Companies today collect more data on customers and audiences than ever before. Not only focusing on what they buy, but also what they want. And, most importantly — why.
Just be sure to keep one thing in mind: not all data is created equal.
A recent survey by Gartner suggests that, on average, bad data costs organizations $13 million a year.1
So how do you tell good data from bad?
What is good data?
It’s simple, really. Good data is any data that helps you make better decisions. That calls for a strong underlying strategy. You need to set clear goals from the outset to make sure you’re collecting the right data, the right way.
Just as important, good data is actionable. It can help you identify emerging trends, tailor messages, better target customers and take advantage of opportunities.
In other words, good data is smart business.
What is bad data?
Data can fall short in more ways than one. When it’s incomplete, for starters. You can’t rewind the clock on data collection. So anything that isn’t intentionally tracked during a marketing campaign — such as conversions or sales — is essentially lost. What if you’re taking too narrow of an approach to data collection? Good data should give you a broad view of your customers, your business and your competition.

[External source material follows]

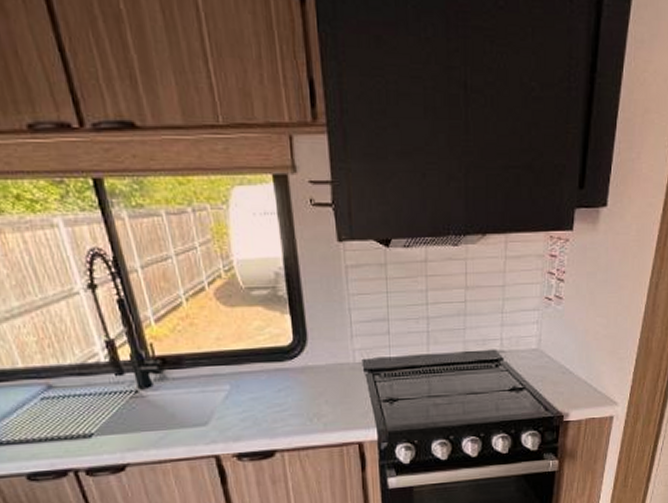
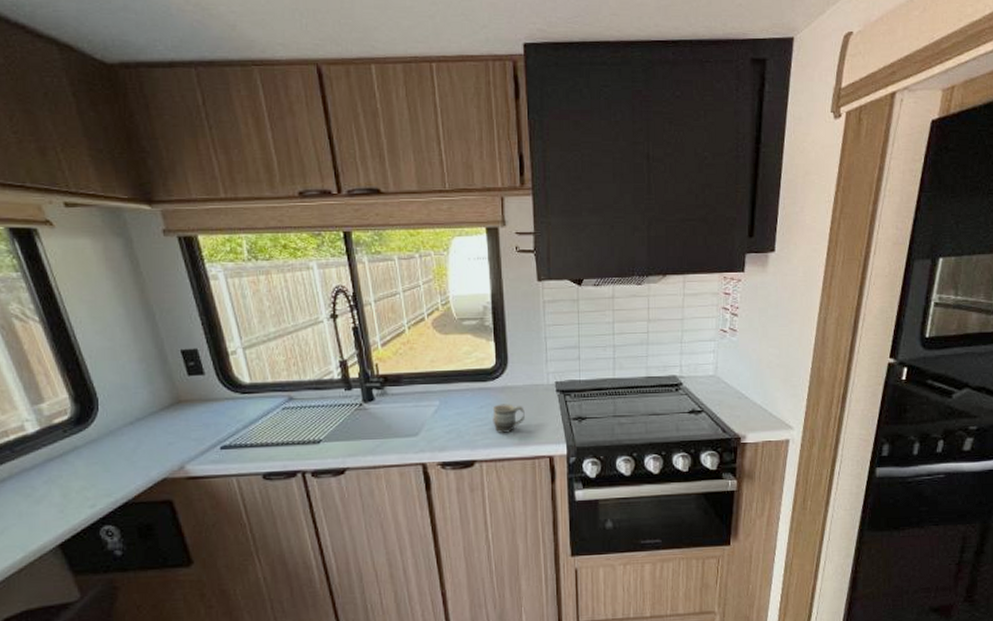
mug: none [292,386,329,419] -> present [492,404,525,433]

Inaccuracy is another common issue with data quality. It’s easy to understand why you want to capture, say, accurate revenue numbers. Yet inaccuracy can also apply to misunderstanding your customers or the market. How well do you know your target audiences? Are you interviewing the right market segments?
Or, data can be irrelevant. Maybe it’s outdated, making it harder for you to keep up with market trends. Or maybe you aren’t using data you’ve collected.